Measure Complexity Explanation
Time O(1) Only a few arithmetic operations are performed
Space O(1) No extra data structures are used

The algorithm performs a constant number of operations regardless of the input because the coordinate length is fixed at two characters. No loops, recursion, or auxiliary storage proportional to input size are required.

Test Cases

solution = Solution()

# Provided examples
assert solution.checkTwoChessboards("a1", "c3") == True   # same color
assert solution.checkTwoChessboards("a1", "h3") == False  # different colors

# Same square
assert solution.checkTwoChessboards("d4", "d4") == True   # identical coordinates

# Opposite corners
assert solution.checkTwoChessboards("a1", "h8") == True   # same color

# Adjacent horizontally
assert solution.checkTwoChessboards("a1", "b1") == False  # adjacent squares differ

# Adjacent vertically
assert solution.checkTwoChessboards("c3", "c4") == False  # adjacent squares differ

# Random same-color pair
assert solution.checkTwoChessboards("b2", "f6") == True   # both even parity

# Random different-color pair
assert solution.checkTwoChessboards("g5", "h5") == False  # neighboring columns

# Edge coordinates
assert solution.checkTwoChessboards("a8", "h1") == False  # different parity

# Another same-color pair
assert solution.checkTwoChessboards("e2", "g4") == True   # same parity
Test Why
"a1" vs "c3" Verifies the primary example
"a1" vs "h3" Verifies different colors
"d4" vs "d4" Checks identical coordinates
"a1" vs "h8" Tests opposite board corners
"a1" vs "b1" Tests horizontal adjacency
"c3" vs "c4" Tests vertical adjacency
"b2" vs "f6" Confirms even parity matching
"g5" vs "h5" Confirms neighboring columns differ
"a8" vs "h1" Tests edge positions
"e2" vs "g4" Additional same-color validation

Edge Cases

One important edge case is when both coordinates are identical, such as "d4" and "d4". A buggy implementation might accidentally compare references or mishandle repeated input values. Since both coordinates clearly represent the same square, the parity values are identical, and the implementation correctly returns True.

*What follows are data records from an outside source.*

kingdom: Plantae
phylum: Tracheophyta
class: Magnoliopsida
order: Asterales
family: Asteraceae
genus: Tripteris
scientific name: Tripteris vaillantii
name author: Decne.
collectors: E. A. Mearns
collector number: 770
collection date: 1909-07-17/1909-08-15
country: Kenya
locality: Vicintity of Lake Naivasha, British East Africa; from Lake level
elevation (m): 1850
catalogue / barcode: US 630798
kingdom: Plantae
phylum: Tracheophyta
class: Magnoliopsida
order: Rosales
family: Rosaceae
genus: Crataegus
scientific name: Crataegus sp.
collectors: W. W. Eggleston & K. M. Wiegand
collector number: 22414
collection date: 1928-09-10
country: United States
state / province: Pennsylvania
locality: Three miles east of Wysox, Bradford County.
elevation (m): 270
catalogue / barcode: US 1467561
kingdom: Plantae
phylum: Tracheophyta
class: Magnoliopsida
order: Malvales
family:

Another important case involves adjacent squares, such as "a1" and "b1". Adjacent chessboard squares always have opposite colors. A naive implementation that only checks rows or only checks columns would fail here. The parity-based solution handles this naturally because moving one square changes the parity.

A third important edge case involves coordinates on opposite ends of the board, such as "a1" and "h8". Even though these squares are far apart, they still share the same color because both coordinates produce even parity sums. This verifies that the algorithm depends only on parity, not physical distance on the board.